As HuffPost's Ryan Grim reported, Obama has been much more involved with the credit card bill than he was with the anti-foreclosure legislation. But, given the impassioned case he made at Notre Dame and his call to "align our deepest values and commitments to the demands of a new age," he should take it one step further and throw his weight behind Sanders' effort to limit usurious interest rates.

Just because it didn't pass doesn't mean it's dead. History is filled with causes that took many battles before they were victorious (women's suffrage, the Voting Rights Act, the Clean Air Act, the American with Disabilities Act, etc., etc., etc.).

Our deepest values and commitments are certainly being put to the test. Questions we thought had been settled for hundreds of years are suddenly back on the table. Are we a country that tortures or not? Are we a country that financially tricks and traps millions of vulnerable working families, binding them to the whims of bankers who have lost all sight of fairness?

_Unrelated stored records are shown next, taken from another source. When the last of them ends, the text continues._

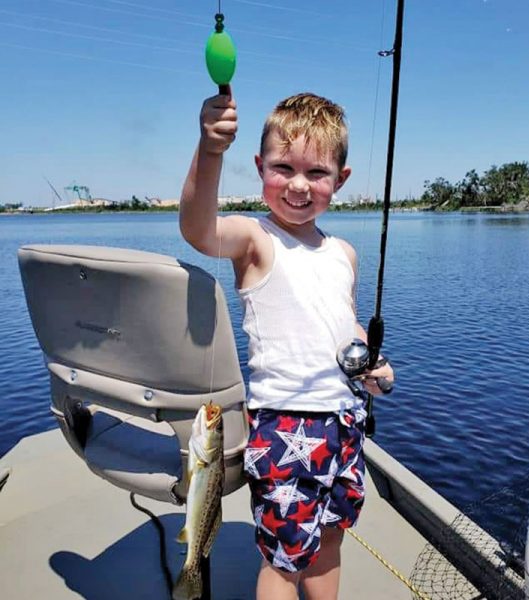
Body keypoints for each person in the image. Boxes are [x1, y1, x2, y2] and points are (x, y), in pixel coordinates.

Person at [180, 88, 394, 600]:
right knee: (283, 563)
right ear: (259, 168)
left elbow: (345, 331)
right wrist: (210, 150)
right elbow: (198, 229)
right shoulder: (256, 239)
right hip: (286, 428)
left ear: (339, 180)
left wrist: (374, 365)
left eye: (316, 173)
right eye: (283, 168)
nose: (299, 185)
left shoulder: (344, 253)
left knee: (330, 541)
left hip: (345, 424)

Appearing on Real Time with Bill Maher, Elizabeth Warren put the question this way:

"This is really about whether we have a government that just recedes and says, in effect, 'Hey, the strong can take from everybody, they can write these [rules] however they want...we can have a totally broken market that makes a few people very rich and robs the rest of them. Or you can write a set of rules that says, 'You know, it's just gotta be kind of level out there.' ...Everything we have, your shoes, your clothes, the water you drink, the air you breathe, we have basic safety rules in the United States... But we don't have them for consumer credit products."

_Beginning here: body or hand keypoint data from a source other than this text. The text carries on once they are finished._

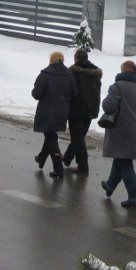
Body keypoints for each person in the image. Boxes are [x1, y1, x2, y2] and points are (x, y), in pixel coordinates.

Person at [100, 60, 136, 208]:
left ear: (122, 72)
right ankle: (110, 185)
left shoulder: (117, 87)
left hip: (121, 130)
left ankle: (134, 197)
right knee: (121, 158)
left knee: (125, 163)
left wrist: (106, 99)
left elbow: (108, 106)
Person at [32, 51, 77, 179]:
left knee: (51, 137)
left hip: (47, 110)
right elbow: (74, 93)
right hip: (63, 110)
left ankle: (58, 169)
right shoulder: (69, 74)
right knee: (50, 134)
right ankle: (41, 157)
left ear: (51, 60)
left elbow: (36, 94)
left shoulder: (45, 74)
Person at [63, 49, 102, 174]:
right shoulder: (95, 73)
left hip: (77, 110)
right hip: (90, 110)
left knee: (77, 138)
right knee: (79, 136)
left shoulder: (73, 73)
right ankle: (68, 157)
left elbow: (69, 92)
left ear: (76, 59)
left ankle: (83, 165)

Heading into Epoch B, and seeing the devastation all around us here at the tail end Epoch A, can anyone -- other than the banking lobby, that is - argue that we shouldn't?

The moment to act is now. Inflection points in history don't come along very often.

UPDATE: The Senate overwhelming approved legislation reining in some of the most egregious practices of credit card companies. But the reforms, which don't include a cap on the interest rates banks can charge, won't go into effect for another nine months -- which is too long for struggling Americans to have to wait. Nevertheless, the House is expected to endorse the Senate measure as is and President Obama could sign it by the end of the week.